Try it -> Copy out every line below word for word, but leave out the pictures.

Data listing ->
- - - - - - -
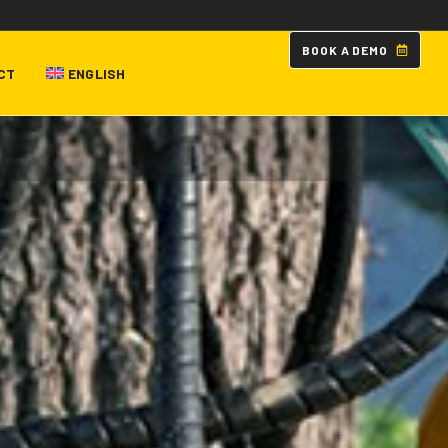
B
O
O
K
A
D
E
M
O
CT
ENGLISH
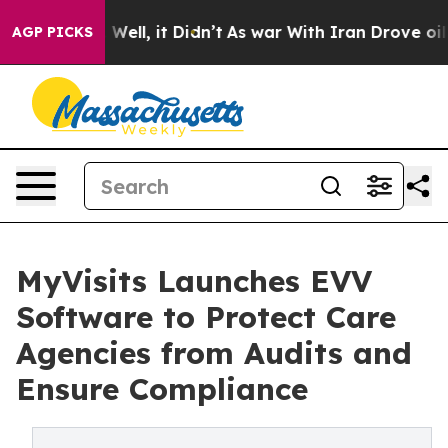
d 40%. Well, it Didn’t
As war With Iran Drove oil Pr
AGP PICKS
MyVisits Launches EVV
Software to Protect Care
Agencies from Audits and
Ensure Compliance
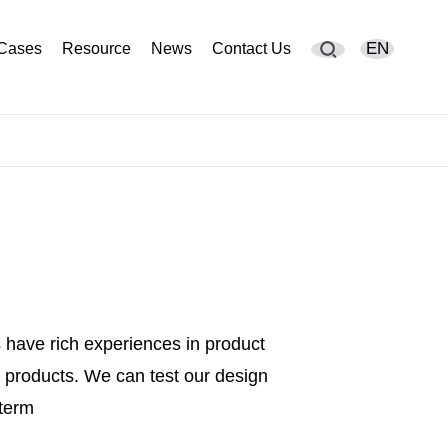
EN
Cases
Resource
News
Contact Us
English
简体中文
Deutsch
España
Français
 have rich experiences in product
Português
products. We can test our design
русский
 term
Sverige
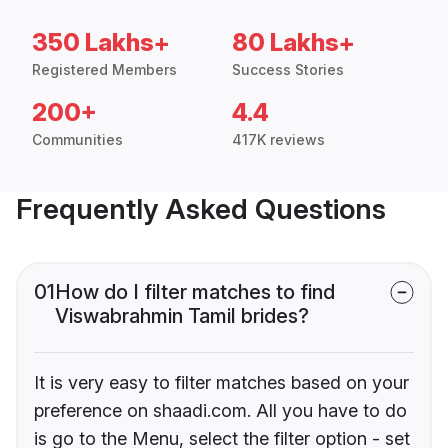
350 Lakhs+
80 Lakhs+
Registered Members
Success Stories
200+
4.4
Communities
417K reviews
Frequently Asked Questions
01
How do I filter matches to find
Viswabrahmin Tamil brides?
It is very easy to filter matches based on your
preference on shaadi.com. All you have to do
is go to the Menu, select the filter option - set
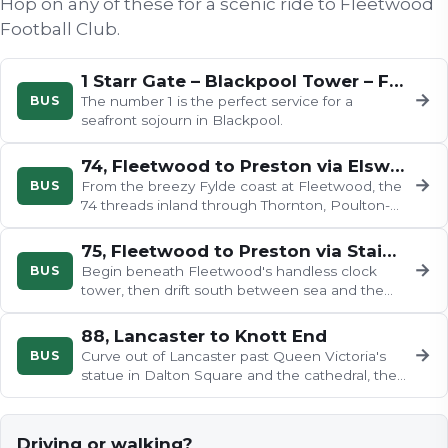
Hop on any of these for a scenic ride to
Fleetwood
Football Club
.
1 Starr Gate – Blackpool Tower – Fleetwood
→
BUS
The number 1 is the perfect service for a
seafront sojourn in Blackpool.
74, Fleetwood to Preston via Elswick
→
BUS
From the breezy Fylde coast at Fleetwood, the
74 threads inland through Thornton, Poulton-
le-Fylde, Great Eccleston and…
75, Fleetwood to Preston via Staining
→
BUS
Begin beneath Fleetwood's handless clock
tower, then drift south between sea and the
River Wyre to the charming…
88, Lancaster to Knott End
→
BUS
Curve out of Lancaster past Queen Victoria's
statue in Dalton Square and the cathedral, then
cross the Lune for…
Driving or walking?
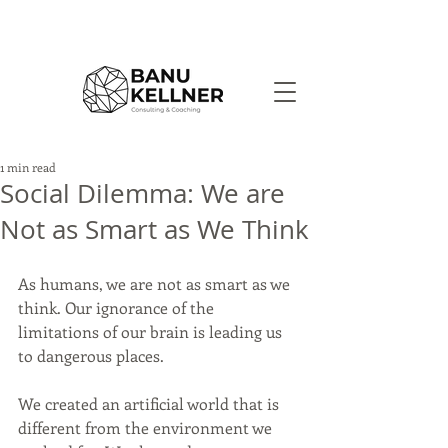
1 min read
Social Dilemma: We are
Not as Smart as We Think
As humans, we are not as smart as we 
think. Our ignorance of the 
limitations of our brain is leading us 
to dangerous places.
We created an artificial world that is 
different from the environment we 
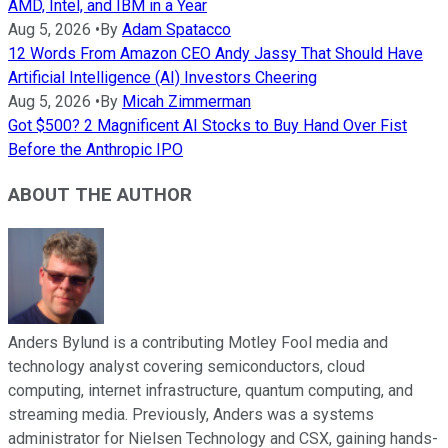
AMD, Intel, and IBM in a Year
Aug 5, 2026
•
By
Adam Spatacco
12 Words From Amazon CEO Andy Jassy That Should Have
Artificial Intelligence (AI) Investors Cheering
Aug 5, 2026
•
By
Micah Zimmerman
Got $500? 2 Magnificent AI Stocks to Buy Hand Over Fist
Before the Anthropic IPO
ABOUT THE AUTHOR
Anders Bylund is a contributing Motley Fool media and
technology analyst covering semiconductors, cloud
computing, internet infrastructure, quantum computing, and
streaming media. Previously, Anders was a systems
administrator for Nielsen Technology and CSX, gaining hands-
- - - - - - -
Expected answer ->
B
O
O
K
A
D
E
M
O
CT
ENGLISH
d 40%. Well, it Didn’t
As war With Iran Drove oil Pr
AGP PICKS
MyVisits Launches EVV
Software to Protect Care
Agencies from Audits and
Ensure Compliance
EN
Cases
Resource
News
Contact Us
English
简体中文
Deutsch
España
Français
 have rich experiences in product
Português
products. We can test our design
русский
 term
Sverige
350 Lakhs+
80 Lakhs+
Registered Members
Success Stories
200+
4.4
Communities
417K reviews
Frequently Asked Questions
01
How do I filter matches to find
Viswabrahmin Tamil brides?
It is very easy to filter matches based on your
preference on shaadi.com. All you have to do
is go to the Menu, select the filter option - set
Hop on any of these for a scenic ride to
Fleetwood
Football Club
.
1 Starr Gate – Blackpool Tower – Fleetwood
→
BUS
The number 1 is the perfect service for a
seafront sojourn in Blackpool.
74, Fleetwood to Preston via Elswick
→
BUS
From the breezy Fylde coast at Fleetwood, the
74 threads inland through Thornton, Poulton-
le-Fylde, Great Eccleston and…
75, Fleetwood to Preston via Staining
→
BUS
Begin beneath Fleetwood's handless clock
tower, then drift south between sea and the
River Wyre to the charming…
88, Lancaster to Knott End
→
BUS
Curve out of Lancaster past Queen Victoria's
statue in Dalton Square and the cathedral, then
cross the Lune for…
Driving or walking?
1 min read
Social Dilemma: We are
Not as Smart as We Think
As humans, we are not as smart as we 
think. Our ignorance of the 
limitations of our brain is leading us 
to dangerous places.
We created an artificial world that is 
different from the environment we 
AMD, Intel, and IBM in a Year
Aug 5, 2026
•
By
Adam Spatacco
12 Words From Amazon CEO Andy Jassy That Should Have
Artificial Intelligence (AI) Investors Cheering
Aug 5, 2026
•
By
Micah Zimmerman
Got $500? 2 Magnificent AI Stocks to Buy Hand Over Fist
Before the Anthropic IPO
ABOUT THE AUTHOR
Anders Bylund is a contributing Motley Fool media and
technology analyst covering semiconductors, cloud
computing, internet infrastructure, quantum computing, and
streaming media. Previously, Anders was a systems
administrator for Nielsen Technology and CSX, gaining hands-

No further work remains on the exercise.